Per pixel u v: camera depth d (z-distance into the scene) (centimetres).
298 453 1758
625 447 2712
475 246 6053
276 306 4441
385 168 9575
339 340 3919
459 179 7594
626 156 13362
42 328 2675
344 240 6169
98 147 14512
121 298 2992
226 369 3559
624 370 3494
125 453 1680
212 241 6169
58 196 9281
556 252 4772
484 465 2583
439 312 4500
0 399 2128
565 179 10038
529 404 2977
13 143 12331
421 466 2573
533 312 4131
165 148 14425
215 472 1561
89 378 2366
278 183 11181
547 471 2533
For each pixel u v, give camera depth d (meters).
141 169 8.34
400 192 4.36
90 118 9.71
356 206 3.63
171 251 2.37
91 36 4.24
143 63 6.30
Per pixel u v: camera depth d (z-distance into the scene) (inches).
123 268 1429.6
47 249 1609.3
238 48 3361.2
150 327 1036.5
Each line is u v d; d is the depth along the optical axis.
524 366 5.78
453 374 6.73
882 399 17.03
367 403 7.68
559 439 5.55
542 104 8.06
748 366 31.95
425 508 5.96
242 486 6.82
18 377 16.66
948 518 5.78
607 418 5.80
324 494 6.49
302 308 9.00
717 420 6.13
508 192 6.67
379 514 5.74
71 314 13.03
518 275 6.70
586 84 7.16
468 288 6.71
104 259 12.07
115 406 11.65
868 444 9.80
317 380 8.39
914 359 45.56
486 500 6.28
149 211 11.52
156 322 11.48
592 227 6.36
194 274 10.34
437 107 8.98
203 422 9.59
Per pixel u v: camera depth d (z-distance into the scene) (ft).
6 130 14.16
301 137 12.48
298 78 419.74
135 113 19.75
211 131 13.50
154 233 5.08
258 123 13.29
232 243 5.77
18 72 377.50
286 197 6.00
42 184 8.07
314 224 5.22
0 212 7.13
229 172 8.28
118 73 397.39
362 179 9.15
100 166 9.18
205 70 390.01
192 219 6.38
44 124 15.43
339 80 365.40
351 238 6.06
++++++++++
Repeat, word for word, the lines from the opening of the material through the line containing "421 466 2573".

• [YOUR SOLUTION]
Per pixel u v: camera depth d (z-distance into the scene) (centimetres).
298 453 1758
625 447 2712
475 246 6053
276 306 4441
385 168 9575
339 340 3919
459 179 7594
626 156 13362
42 328 2675
344 240 6169
98 147 14512
121 298 2992
226 369 3559
624 370 3494
125 453 1680
212 241 6169
58 196 9281
556 252 4772
484 465 2583
439 312 4500
0 399 2128
565 179 10038
529 404 2977
13 143 12331
421 466 2573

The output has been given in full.